▶ [Description of the task]:
Write out the entries, please, from the line containing "Provide the 3-D" through their final line, exactly and with nothing else.

Data to use below:

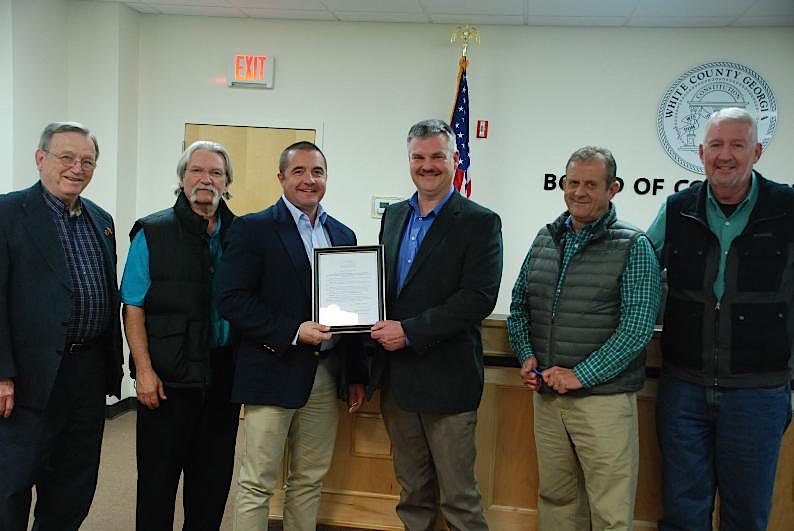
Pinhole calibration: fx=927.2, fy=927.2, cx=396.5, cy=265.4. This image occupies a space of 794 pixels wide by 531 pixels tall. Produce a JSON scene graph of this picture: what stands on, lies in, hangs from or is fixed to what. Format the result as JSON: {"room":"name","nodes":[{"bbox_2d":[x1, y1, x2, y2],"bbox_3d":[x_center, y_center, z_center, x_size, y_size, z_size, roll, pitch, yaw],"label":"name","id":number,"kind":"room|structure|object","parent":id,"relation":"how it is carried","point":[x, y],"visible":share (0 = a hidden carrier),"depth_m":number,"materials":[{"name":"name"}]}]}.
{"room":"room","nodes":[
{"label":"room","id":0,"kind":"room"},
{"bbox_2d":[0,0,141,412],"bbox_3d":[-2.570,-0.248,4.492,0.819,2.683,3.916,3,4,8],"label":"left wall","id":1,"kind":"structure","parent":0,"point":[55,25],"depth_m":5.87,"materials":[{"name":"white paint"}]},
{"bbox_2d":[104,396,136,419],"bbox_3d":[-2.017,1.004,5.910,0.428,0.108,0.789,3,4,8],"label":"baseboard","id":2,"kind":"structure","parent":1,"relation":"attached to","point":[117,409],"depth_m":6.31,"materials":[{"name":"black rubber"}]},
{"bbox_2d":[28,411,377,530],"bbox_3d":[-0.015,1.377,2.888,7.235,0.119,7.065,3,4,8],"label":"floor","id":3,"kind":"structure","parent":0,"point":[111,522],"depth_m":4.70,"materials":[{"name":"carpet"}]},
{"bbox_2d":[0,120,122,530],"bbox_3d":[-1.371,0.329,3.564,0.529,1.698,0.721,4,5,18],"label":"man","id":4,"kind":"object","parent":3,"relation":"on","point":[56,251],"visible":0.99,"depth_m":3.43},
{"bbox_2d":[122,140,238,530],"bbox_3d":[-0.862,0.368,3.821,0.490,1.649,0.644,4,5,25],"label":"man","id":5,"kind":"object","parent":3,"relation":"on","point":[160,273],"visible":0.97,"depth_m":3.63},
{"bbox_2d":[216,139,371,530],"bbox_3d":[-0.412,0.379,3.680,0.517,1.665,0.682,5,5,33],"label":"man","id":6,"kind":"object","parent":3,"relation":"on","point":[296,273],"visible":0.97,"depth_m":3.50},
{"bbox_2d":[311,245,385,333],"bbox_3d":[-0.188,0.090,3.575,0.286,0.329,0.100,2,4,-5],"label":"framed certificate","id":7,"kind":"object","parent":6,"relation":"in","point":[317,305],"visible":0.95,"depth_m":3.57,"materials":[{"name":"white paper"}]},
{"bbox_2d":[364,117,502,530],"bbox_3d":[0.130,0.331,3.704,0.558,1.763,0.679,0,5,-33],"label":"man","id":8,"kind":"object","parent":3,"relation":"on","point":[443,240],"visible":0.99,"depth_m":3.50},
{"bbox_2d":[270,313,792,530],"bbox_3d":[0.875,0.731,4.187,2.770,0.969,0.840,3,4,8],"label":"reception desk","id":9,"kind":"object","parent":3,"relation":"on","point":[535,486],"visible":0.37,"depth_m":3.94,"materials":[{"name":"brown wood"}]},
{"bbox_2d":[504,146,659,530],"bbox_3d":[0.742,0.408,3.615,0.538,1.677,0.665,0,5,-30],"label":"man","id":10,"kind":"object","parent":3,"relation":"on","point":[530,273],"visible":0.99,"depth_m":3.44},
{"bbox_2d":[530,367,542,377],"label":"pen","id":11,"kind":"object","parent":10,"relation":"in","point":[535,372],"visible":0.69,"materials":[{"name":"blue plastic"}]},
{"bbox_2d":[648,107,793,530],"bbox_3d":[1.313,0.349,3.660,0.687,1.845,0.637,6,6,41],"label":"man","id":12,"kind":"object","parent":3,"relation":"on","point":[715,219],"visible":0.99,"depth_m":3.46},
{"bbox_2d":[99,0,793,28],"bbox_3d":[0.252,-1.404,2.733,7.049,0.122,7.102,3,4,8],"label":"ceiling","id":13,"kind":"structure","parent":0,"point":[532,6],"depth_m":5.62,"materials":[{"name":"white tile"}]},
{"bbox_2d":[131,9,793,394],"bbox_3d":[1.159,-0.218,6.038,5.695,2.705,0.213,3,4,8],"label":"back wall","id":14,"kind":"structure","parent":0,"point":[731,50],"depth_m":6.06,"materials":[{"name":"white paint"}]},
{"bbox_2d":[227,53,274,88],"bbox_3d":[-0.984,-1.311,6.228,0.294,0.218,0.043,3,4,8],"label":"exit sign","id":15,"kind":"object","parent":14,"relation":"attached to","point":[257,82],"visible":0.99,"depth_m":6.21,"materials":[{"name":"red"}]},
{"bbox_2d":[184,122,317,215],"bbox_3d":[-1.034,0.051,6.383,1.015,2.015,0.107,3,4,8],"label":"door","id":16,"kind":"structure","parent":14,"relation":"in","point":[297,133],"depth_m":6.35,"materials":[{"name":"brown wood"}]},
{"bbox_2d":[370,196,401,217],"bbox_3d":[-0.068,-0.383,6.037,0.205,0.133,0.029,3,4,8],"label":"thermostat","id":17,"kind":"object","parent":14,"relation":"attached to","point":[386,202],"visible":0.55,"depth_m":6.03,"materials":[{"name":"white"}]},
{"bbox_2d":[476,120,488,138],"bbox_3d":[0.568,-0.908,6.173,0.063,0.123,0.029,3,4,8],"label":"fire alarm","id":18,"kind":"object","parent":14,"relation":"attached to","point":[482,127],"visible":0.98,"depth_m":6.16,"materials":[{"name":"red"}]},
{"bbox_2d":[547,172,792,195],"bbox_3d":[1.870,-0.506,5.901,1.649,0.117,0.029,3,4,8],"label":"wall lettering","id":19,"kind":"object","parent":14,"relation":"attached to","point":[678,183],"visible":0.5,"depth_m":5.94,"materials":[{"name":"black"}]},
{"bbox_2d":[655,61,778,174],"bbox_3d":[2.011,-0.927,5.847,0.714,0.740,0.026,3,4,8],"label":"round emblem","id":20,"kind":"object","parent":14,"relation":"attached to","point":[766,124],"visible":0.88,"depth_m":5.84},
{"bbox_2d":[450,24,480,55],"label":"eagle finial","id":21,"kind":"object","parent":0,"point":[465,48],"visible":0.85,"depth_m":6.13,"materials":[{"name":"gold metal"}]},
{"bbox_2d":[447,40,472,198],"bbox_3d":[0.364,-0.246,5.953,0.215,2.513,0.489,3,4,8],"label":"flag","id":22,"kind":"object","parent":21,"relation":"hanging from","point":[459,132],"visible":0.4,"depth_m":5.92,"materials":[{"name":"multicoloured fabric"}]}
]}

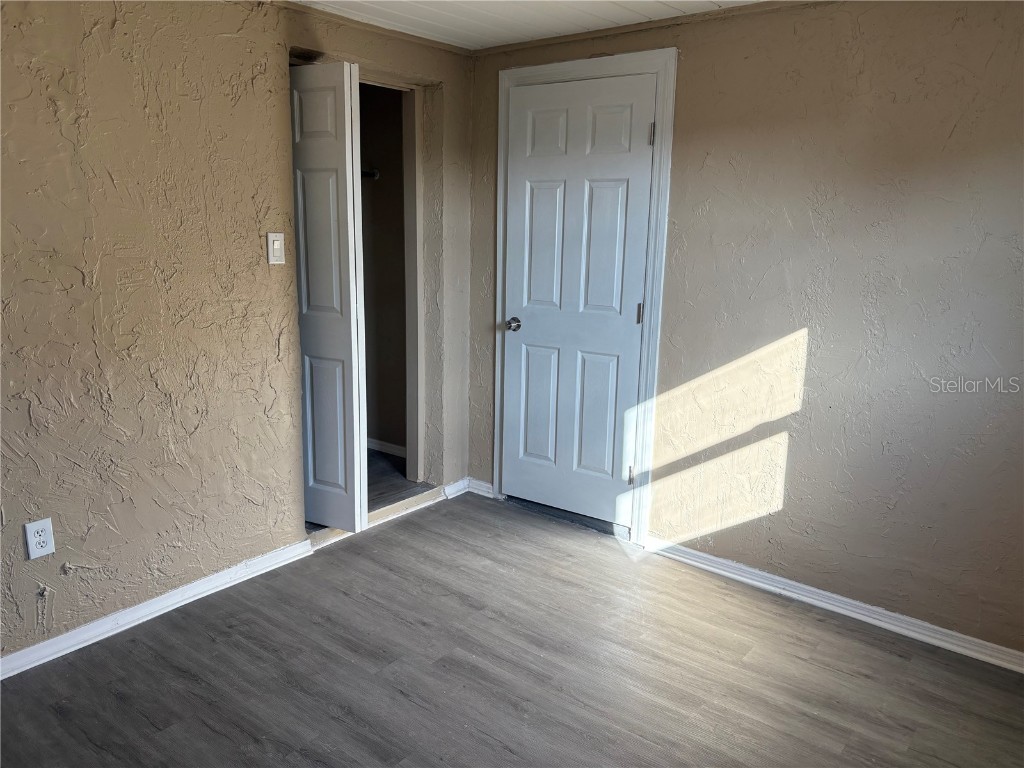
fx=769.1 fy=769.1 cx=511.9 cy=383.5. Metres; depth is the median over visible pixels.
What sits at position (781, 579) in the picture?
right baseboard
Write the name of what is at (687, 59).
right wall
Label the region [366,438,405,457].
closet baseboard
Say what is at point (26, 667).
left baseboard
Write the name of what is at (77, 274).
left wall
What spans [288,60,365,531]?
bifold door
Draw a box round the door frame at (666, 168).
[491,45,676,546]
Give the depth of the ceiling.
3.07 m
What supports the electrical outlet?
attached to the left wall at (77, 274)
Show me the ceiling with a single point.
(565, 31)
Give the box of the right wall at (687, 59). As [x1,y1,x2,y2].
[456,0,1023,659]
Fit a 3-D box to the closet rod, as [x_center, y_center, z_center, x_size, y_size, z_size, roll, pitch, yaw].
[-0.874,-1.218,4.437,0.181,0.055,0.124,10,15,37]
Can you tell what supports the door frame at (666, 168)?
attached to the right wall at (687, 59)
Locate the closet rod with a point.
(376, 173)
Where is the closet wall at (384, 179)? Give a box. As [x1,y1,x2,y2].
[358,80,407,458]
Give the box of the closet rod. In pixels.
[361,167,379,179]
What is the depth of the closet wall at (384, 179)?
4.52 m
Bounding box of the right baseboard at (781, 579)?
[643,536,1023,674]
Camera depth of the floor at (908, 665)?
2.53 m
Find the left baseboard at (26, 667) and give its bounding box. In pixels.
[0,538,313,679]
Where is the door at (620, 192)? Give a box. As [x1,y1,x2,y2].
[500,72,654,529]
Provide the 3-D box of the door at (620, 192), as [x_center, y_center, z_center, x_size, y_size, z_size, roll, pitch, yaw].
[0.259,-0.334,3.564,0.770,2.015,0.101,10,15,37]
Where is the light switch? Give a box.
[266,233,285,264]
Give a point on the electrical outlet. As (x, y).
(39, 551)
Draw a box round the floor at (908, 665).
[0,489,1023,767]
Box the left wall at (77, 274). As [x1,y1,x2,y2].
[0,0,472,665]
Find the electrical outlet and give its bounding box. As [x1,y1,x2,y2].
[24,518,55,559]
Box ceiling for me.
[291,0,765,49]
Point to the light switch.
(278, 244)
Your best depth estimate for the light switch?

End of Data to use.

▶ [Solution below]:
Provide the 3-D box of the door at (620, 192), as [x_center, y_center, z_center, x_size, y_size, z_size, roll, pitch, yaw].
[0.259,-0.334,3.564,0.770,2.015,0.101,10,15,37]
Where is the light switch? Give a box.
[266,233,285,264]
Give a point on the electrical outlet. As (x, y).
(39, 551)
Draw a box round the floor at (908, 665).
[0,489,1023,767]
Box the left wall at (77, 274). As [x1,y1,x2,y2].
[0,0,472,665]
Find the electrical outlet and give its bounding box. As [x1,y1,x2,y2].
[24,518,55,559]
Box ceiling for me.
[291,0,765,49]
Point to the light switch.
(278, 244)
Your best depth estimate for the light switch?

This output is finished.